**Exercise instructions**. In full and without alteration, print the entries.

**Given data**.
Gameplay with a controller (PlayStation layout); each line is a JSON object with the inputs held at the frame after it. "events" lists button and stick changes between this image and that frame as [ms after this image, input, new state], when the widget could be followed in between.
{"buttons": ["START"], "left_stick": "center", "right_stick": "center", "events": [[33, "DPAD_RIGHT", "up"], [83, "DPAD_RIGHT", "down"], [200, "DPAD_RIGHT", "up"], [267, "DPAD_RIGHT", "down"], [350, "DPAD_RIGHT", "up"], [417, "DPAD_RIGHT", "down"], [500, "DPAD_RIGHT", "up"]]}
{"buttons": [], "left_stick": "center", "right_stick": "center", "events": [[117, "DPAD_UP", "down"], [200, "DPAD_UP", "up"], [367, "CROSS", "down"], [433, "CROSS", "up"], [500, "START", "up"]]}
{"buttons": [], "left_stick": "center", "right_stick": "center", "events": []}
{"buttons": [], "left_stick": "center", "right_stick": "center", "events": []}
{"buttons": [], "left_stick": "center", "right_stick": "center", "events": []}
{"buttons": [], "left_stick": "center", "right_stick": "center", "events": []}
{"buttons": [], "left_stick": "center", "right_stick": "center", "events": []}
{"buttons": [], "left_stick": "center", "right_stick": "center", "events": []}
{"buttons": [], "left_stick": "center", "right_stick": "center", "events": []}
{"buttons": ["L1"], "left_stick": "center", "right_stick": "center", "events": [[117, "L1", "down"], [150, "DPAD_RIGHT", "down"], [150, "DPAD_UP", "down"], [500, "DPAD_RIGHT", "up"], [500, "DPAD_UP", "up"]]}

**Answer**.
Gameplay with a controller (PlayStation layout); each line is a JSON object with the inputs held at the frame after it. "events" lists button and stick changes between this image and that frame as [ms after this image, input, new state], when the widget could be followed in between.
{"buttons": ["START"], "left_stick": "center", "right_stick": "center", "events": [[33, "DPAD_RIGHT", "up"], [83, "DPAD_RIGHT", "down"], [200, "DPAD_RIGHT", "up"], [267, "DPAD_RIGHT", "down"], [350, "DPAD_RIGHT", "up"], [417, "DPAD_RIGHT", "down"], [500, "DPAD_RIGHT", "up"]]}
{"buttons": [], "left_stick": "center", "right_stick": "center", "events": [[117, "DPAD_UP", "down"], [200, "DPAD_UP", "up"], [367, "CROSS", "down"], [433, "CROSS", "up"], [500, "START", "up"]]}
{"buttons": [], "left_stick": "center", "right_stick": "center", "events": []}
{"buttons": [], "left_stick": "center", "right_stick": "center", "events": []}
{"buttons": [], "left_stick": "center", "right_stick": "center", "events": []}
{"buttons": [], "left_stick": "center", "right_stick": "center", "events": []}
{"buttons": [], "left_stick": "center", "right_stick": "center", "events": []}
{"buttons": [], "left_stick": "center", "right_stick": "center", "events": []}
{"buttons": [], "left_stick": "center", "right_stick": "center", "events": []}
{"buttons": ["L1"], "left_stick": "center", "right_stick": "center", "events": [[117, "L1", "down"], [150, "DPAD_RIGHT", "down"], [150, "DPAD_UP", "down"], [500, "DPAD_RIGHT", "up"], [500, "DPAD_UP", "up"]]}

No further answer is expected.